И тут что-то произошло. Они перестали меня слушать. Напряжение спало. Элга расслабленно вздохнула. Режиссер потянулся к бокалу. Советник занялся салатом.
Словно от меня ждали чего-то совсем другого и, не дождавшись, обрадовались.
— Я не говорю, что вы обращаетесь к низменным инстинктам, — сказал я.
— Но вы заполняете сферу между ними и сознанием; заполняете настолько плотно, что сознание уже не способно контролировать их.
— Очень оригинально, — вежливо отреагировал директор.
Он лишь делал вид, что слушает. Режиссер помахал кому-то, сказал рассеянно:
— Искусство во все времена являлось суррогатом, как вы говорите, — начиная с ритуальных танцев первобытных людей, где участвующие впадали в транс, кончая современными гала-мистериями на сто тысяч человек.
Он глотнул своей жидкости — поморщился. Сверху зазвучала тихая, вязкая музыка, она обволокла зал. Свет изменился, стал серебряным. Элга тянула сок. Хрупкие полупрозрачные стебли откуда-то сверху свешивались ей на плечи. Она обрывала их, бросала — тут же отрастали новые.
Подошел парень, похожий на гориллу, кажется Краб, наклонился, прошептал настойчиво. Элга сузила глаза:
— Уйди! И больше не подходи ко мне сегодня.
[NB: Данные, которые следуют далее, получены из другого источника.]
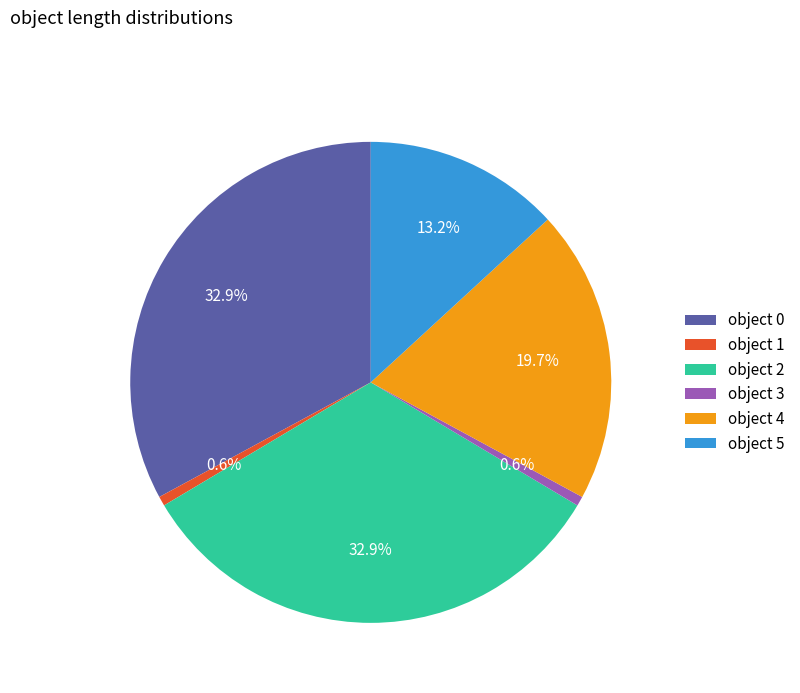

What portion of the pie excludes object 2?

67.1%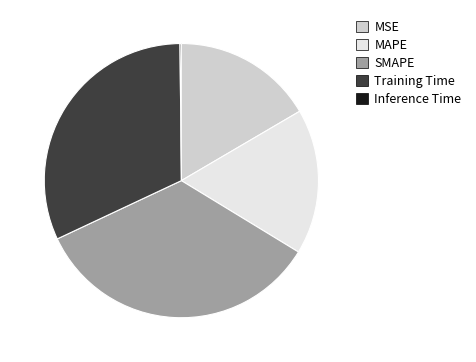

Between MSE and MAPE, which is larger?

MAPE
Парень скрипнул зубами, отошел. Из-под густых век упер в меня ненавидящий взгляд.
У меня звенело в голове. Зал покачивался, словно в опьянении. Я чувствовал, что говорю слишком много, но как-то не мог остановиться:
— В любом виде искусства право выбора принадлежит человеку. Он волен принять предлагаемую ему сущность или отвергнуть ее. А ваши Спектакли порабощают полностью: выбора не остается. Человек может лишь варьировать навязанную ему конструкцию.
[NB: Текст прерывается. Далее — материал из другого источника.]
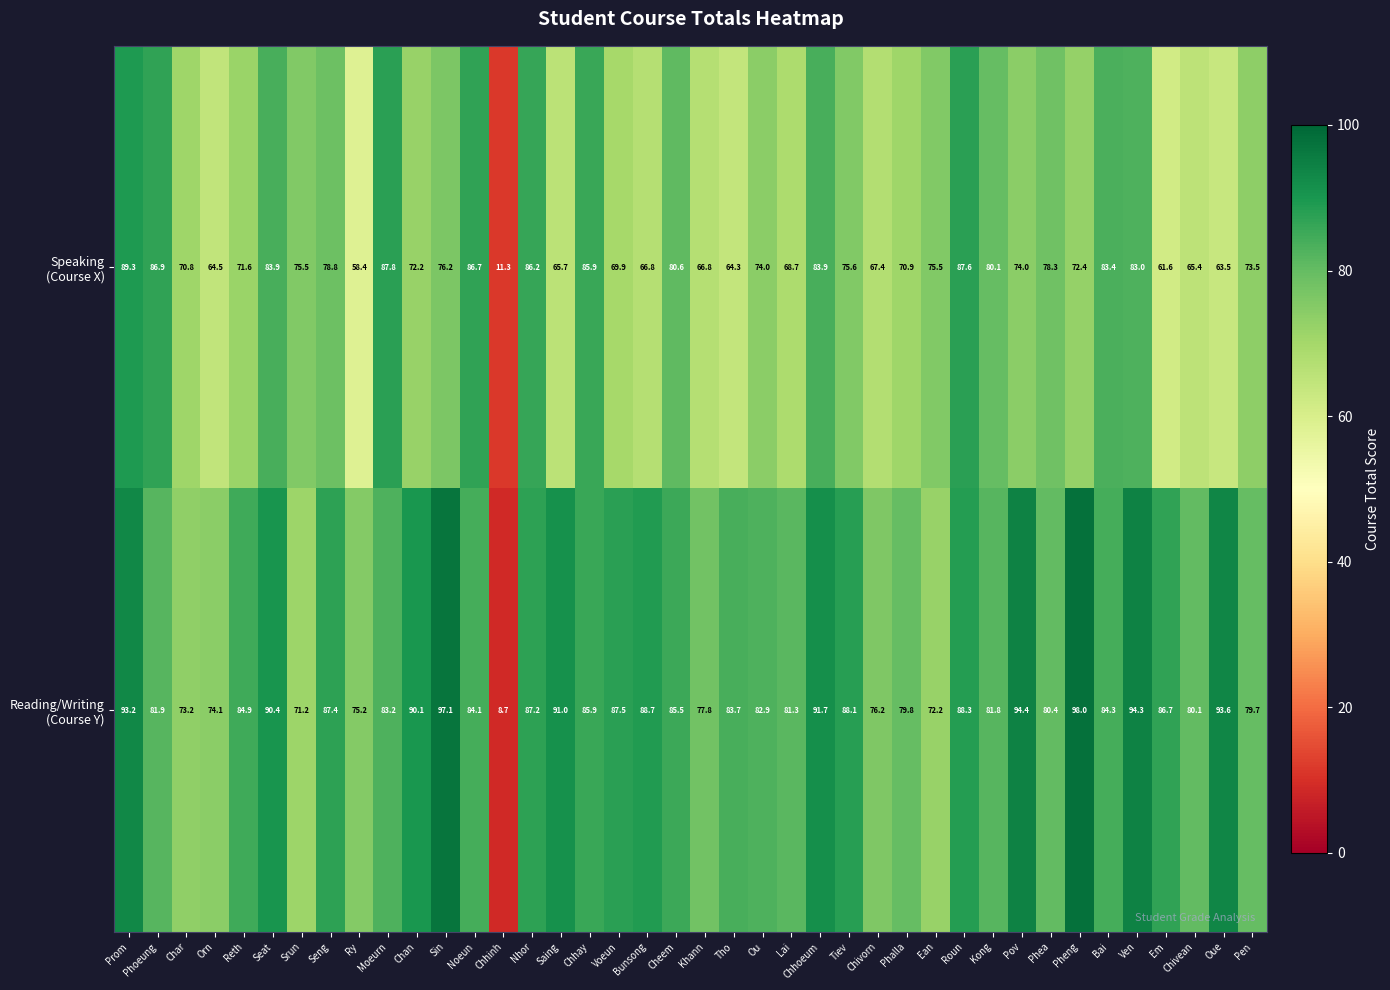

How many categories are shown in the chart?

40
Директор благодушно кивал. Лицо у него было отсутствующее. Я разозлился:
— Вы навязываете свою культуру, насильно внедряете ее в сознание, руководствуясь при этом лишь собственными критериями. Это рабство. Это тирания культуры. Она ничем не отличается от исторических тираний — фараонов, Чингисхана или Великих Моголов.
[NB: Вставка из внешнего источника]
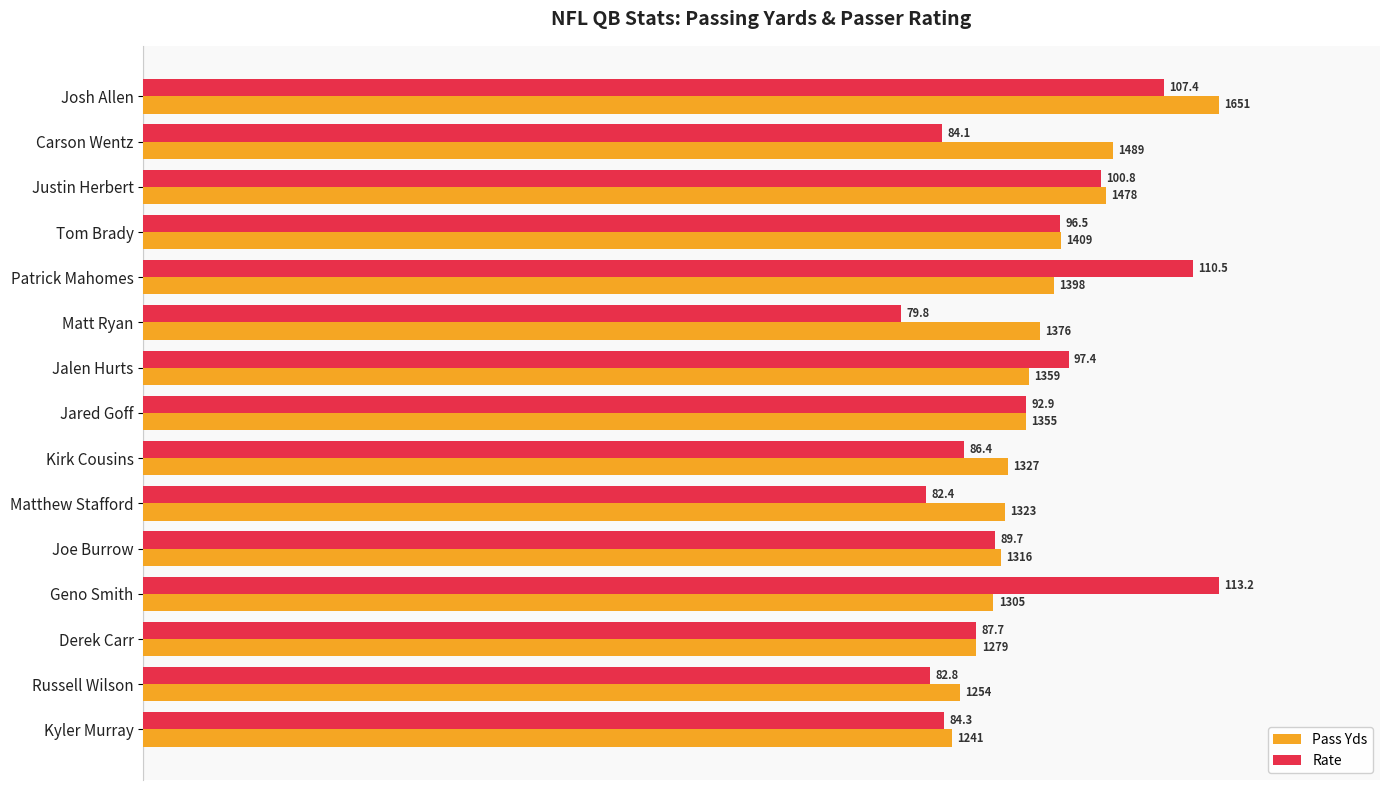

What are all the series names shown in the legend?

Pass Yds, Rate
Слово было сказано. Я продолжал спокойнее:
— Раньше человек жил под экономическим диктатом. Или под диктатом политическим. Сейчас вы хотите навязать ему диктат культуры — более опасный, потому что он неявный. Под властью вашего Спектакля хуже, чем под властью Великих Моголов, — повторил я.
И опять ничего не произошло. Свет в зале потускнел. Музыка заиграла громче. Появились танцующие, — они стояли неподвижно, обнявшись. Анна с долговязым тоже встали, прильнули друг к другу.
Из черноты выплыло лицо режиссера — деревянное, в перекрученных мышцах: оно отклонялось то влево, то вправо, как маятник. Донесся вялый голос:
— Кто это вам рассказал о Великих Моголах?
— Не помню, — ответил я, пытаясь удержать в поле обзора эту качающуюся маску.
— Витольд, — предостерег директор.
Режиссер неожиданно оттолкнул бокал, ощерился.